Subhas Chandra Bose believed that the war provided a golden opportunity for India to throw off the British yoke. He was placed under house arrest by the British government, but he managed to escape in disguise in 1914. Traveling through Afghanistan and Russia, he reached Germany and later Japan.
In 1942, the Indian National Army (INA) or the Azad Hind Fauj was formed in Malaya (now Malaysia) by Captain Mohan Singh with the help of the Japanese. The army was composed of Indian prisoners of war captured by the Japanese. Later, Subhas Chandra Bose took over the leadership of the INA in 1943. He gave the famous slogan “Dilli Chalo” (March to Delhi) and “Jai Hind”.
The INA along with the Japanese forces advanced into India through the north-east. They captured parts of Manipur and Nagaland and hoisted the Indian national flag at Moirang in Manipur. However, with the defeat of Japan in the Second World War, the INA could not sustain its advance. Subhas Chandra Bose is reported to have died in a plane crash in August 1945.
Though the INA did not succeed in liberating India, its heroic struggle created a massive wave of patriotism across the country. When the British government put the INA officers (General Shah Nawaz Khan, Colonel Prem Sahgal, and Colonel Gurbaksh Singh Dhillon) on trial at the Red Fort in Delhi, the entire nation united to protest against it, forcing the government to release them.
Quit India Movement (1942): The Final Mass Struggle
In March 1942, the British government sent Sir Stafford Cripps to India (known as the Cripps Mission) to negotiate with Indian leaders. The mission offered “Dominion Status” to India after the war, which was rejected by all political parties as they wanted complete independence.
Following the failure of the Cripps Mission, Mahatma Gandhi launched the Quit India Movement in August 1942 at the Bombay session of the All India Congress Committee. Gandhiji gave the famous mantra to the nation: “Do or Die” (Karo ya Maro). We shall either free India or die in the attempt.

Given problem: Extend the account of India's freedom struggle, beginning right after its final sentence.

Material:
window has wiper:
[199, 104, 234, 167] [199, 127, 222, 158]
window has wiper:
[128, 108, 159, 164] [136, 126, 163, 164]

Output for this exercise:
The British government reacted swiftly and ruthlessly. Before the dawn of August 9, 1942, Gandhiji and all prominent Congress leaders were arrested and the Congress was banned.
The arrest of the leaders sparked off widespread anger. With no senior leaders left to guide them, the movement became spontaneous and took a violent turn in many places:
- People attacked police stations, post offices, railway stations, and other symbols of British authority.
- Railway lines were cut, and telegraph wires were destroyed to disrupt communications.
- Parallel governments were set up by nationalists in places like Satara (Maharashtra), Ballia (UP), and Tamluk (Bengal).
The government suppressed the movement with extreme brutality. Thousands of people were killed in police firings, and over 100,000 were jailed. Young leaders like Jayaprakash Narayan, Aruna Asaf Ali, and Ram Manohar Lohia went underground and continued to guide the movement through secret radio transmissions and distribution of literature.
Cabinet Mission (1946): The Last Constitutional Negotiation
After the end of the Second World War in 1945, a new government came to power in Britain under Prime Minister Clement Attlee of the Labour Party. Attlee was sympathetic to Indian demands and announced that the British would soon transfer power to Indian hands.
In March 1946, the British government sent a team of three Cabinet ministers—Lord Pethick-Lawrence, Sir Stafford Cripps, and A.V. Alexander—to India, known as the Cabinet Mission. The main objectives of the mission were to:
The Cabinet Mission rejected the Muslim League’s demand for a separate state of Pakistan and instead proposed a federal union of provinces with a weak center. Both the Congress and the Muslim League initially accepted the plan with reservations. An Interim Government was formed in September 1946 with Jawaharlal Nehru as the Prime Minister (Vice President of the Executive Council).
However, differences soon arose between the Congress and the Muslim League over the interpretation of the plan. The League withdrew its acceptance and decided to launch an agitation for Pakistan.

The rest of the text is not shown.